Neste mesmo sentido, uma das vozes mais ativas na luta contra cortes sociais é a deputada Jandira Feghali (PCdoB-RJ), que tem alertado para a contradição estabelecida quando o assunto é ajuste fiscal. “É impressionante a pressão brutal que é feita pelo setor financeiro deste país — e que é sustentado por muitas análises e discussões da mídia brasileira — da necessidade de corte de gastos para que haja equilíbrio fiscal”, declarou na Tribuna da Câmara.
Ela continuou apontando para a injustiça dos que defendem reduzir recursos voltados para benefícios e áreas sociais, bem como para direitos trabalhistas, para preservar privilégios e uma política monetária, ditada pelo Banco Central autônomo, avessa ao desenvolvimento nacional.
“Fico me perguntando porque o debate na mídia não é sobre o tamanho dos juros.

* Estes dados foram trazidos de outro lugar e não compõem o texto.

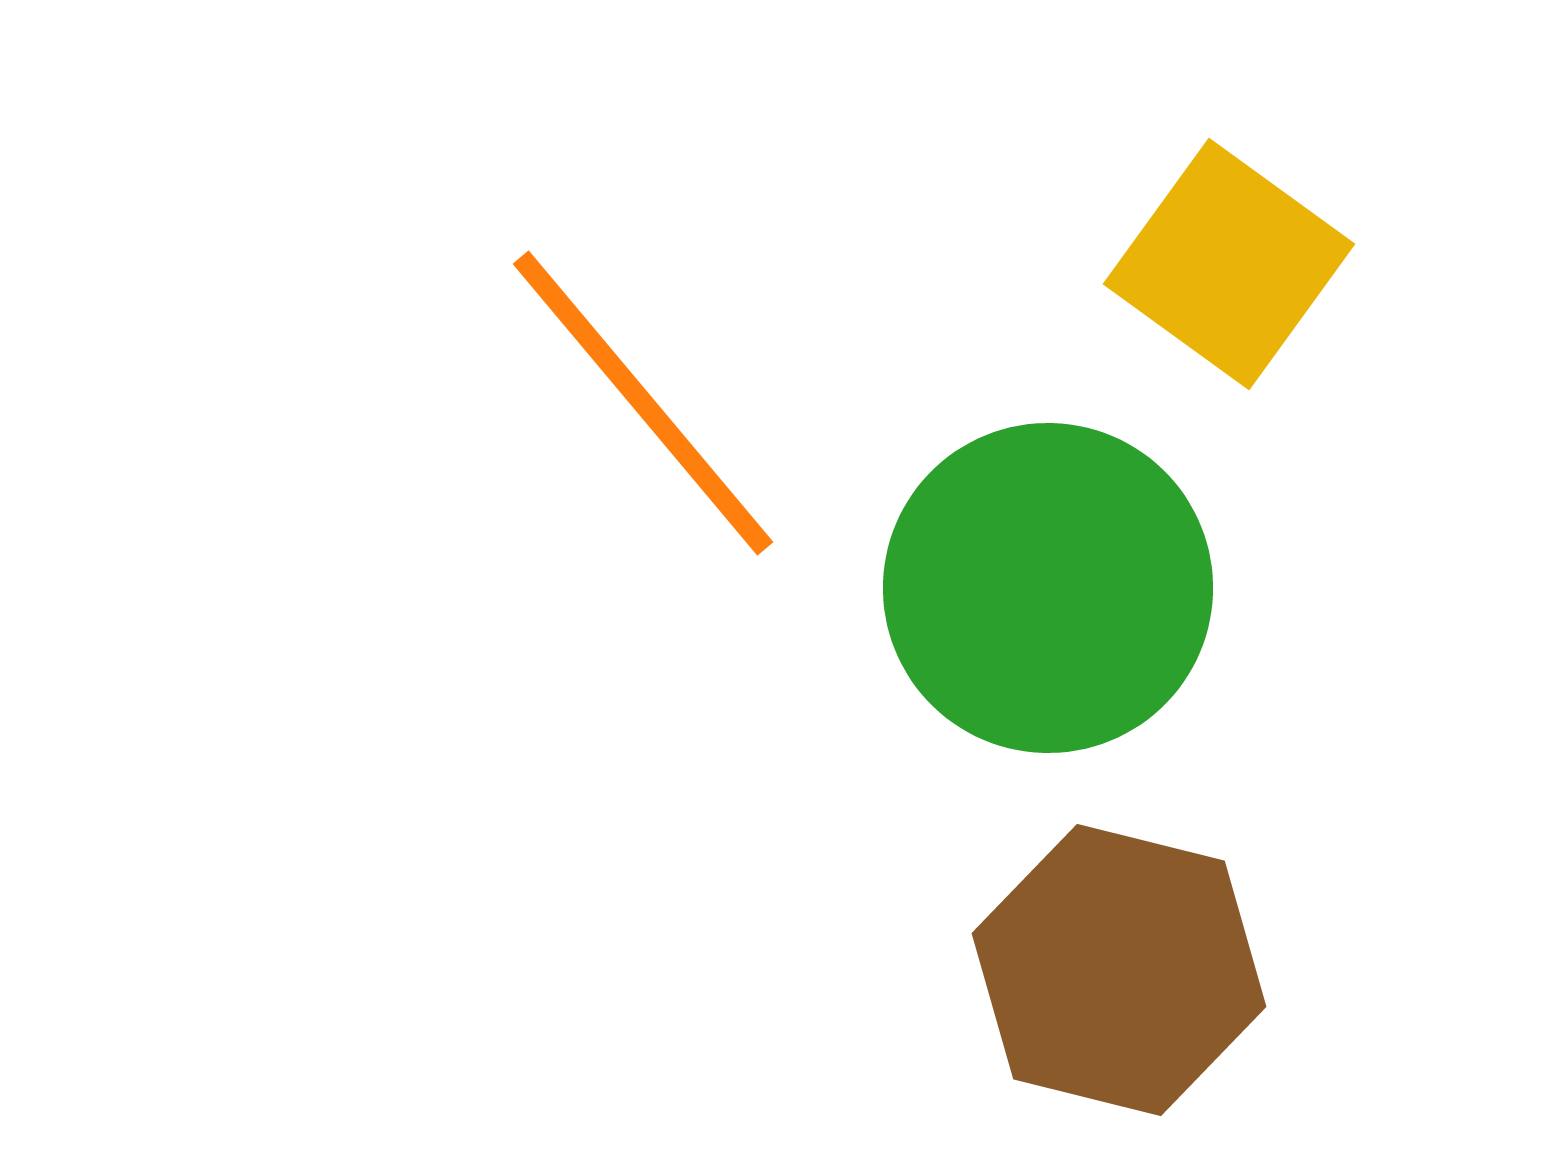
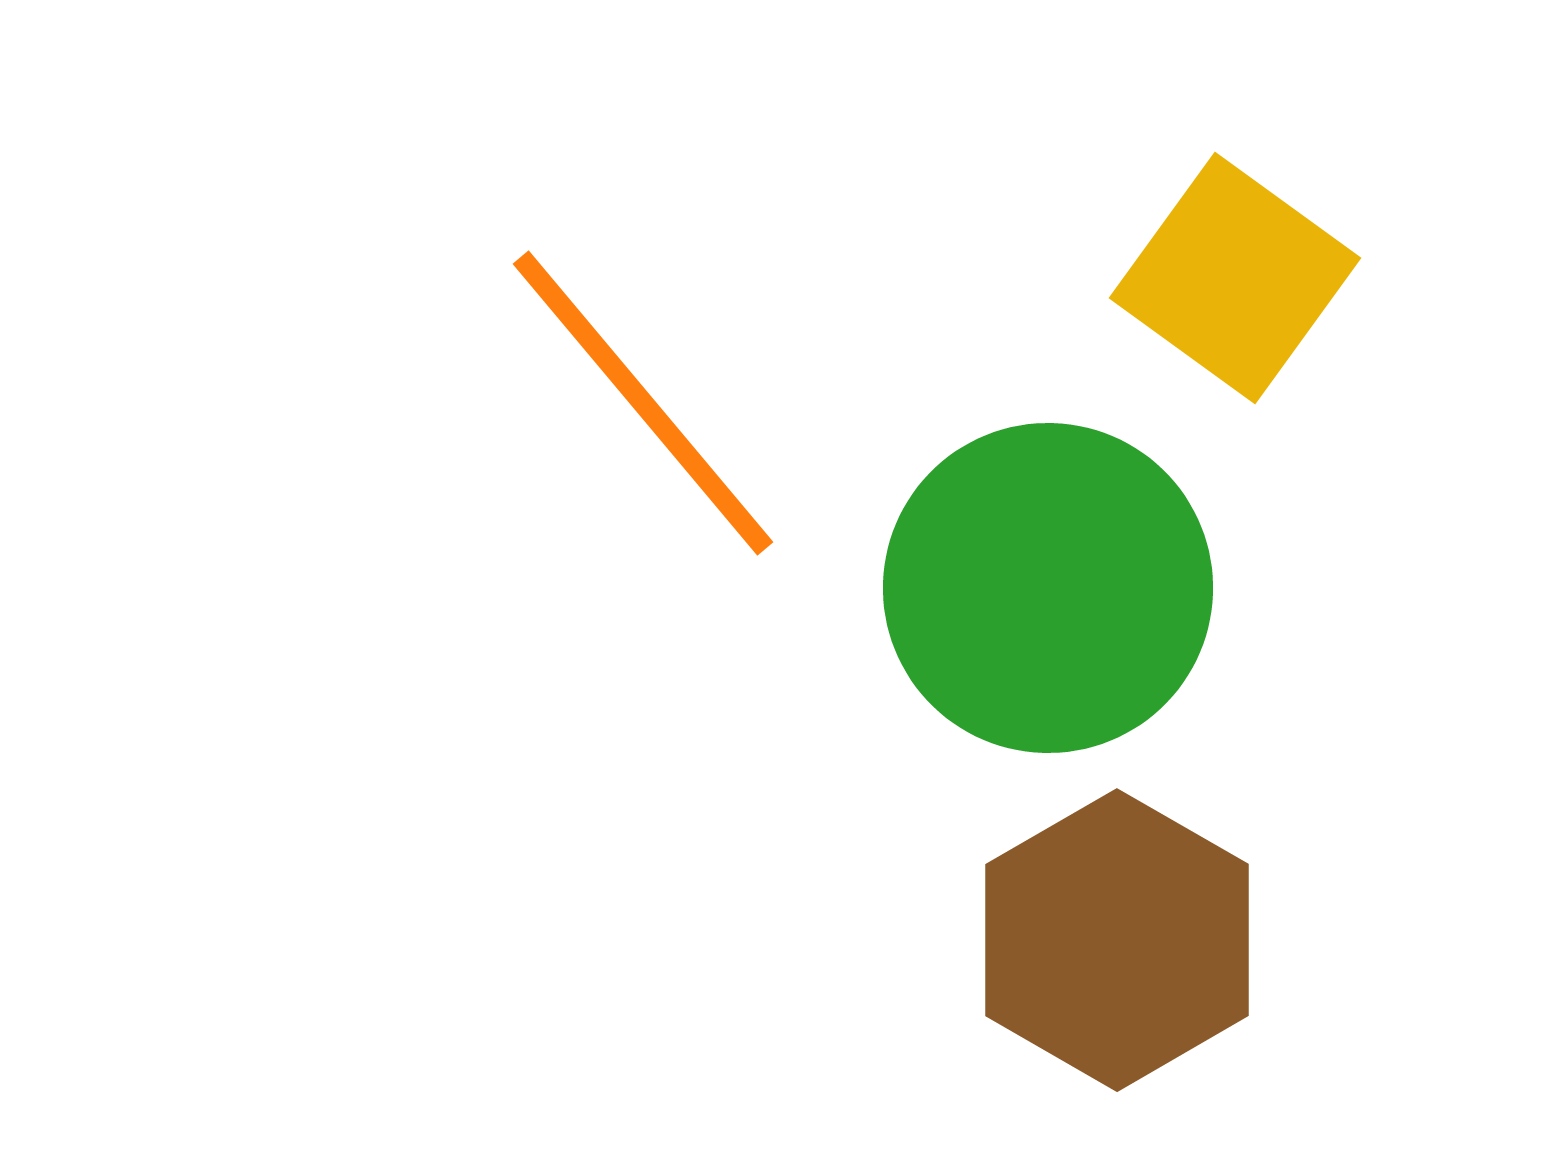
yellow square: moved 6 px right, 14 px down
brown hexagon: moved 2 px left, 30 px up; rotated 16 degrees clockwise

Hoje, essa taxa leva quase R$ 1 trilhão do orçamento brasileiro”, disse. E completou: “O segundo ponto é porque o BPC tem que contribuir com o ajuste fiscal e não as isenções dadas a vários setores econômicos desse país? Isenção no agro, na folha salarial, desonerações de todo tipo…isso também não se discute. E também não se discute lucros e dividendos pagando tributos”.
Vale lembrar que Medida Provisória (MP) editada pelo governo no ano passado, com o objetivo de reverter, de forma gradual, o desconto integral de tributos previdenciários concedido a empresas sofreu um revés no Congresso. E, para conseguir estabelecer a cobrança, o governo teve que recorrer ao Supremo Tribunal Federal (STF). Somente após uma decisão favorável da Corte, seguida de um acordo entre governo e Congresso, é que o fim da desoneração foi confirmado para entrar em vigor a partir do ano que vem.
Em entrevista à emissora CNBC, o ministro da Fazenda, Fernando Haddad, resumiu bem o problema da isenção: “Precisamos fazer com que a despesa cresça num ritmo moderado e que a receita seja recomposta. Perdemos muita receita dando incentivo para empresário e, muitas vezes, não vem nada em troca. Dar todo esse subsídio, às vezes, não faz sentido”.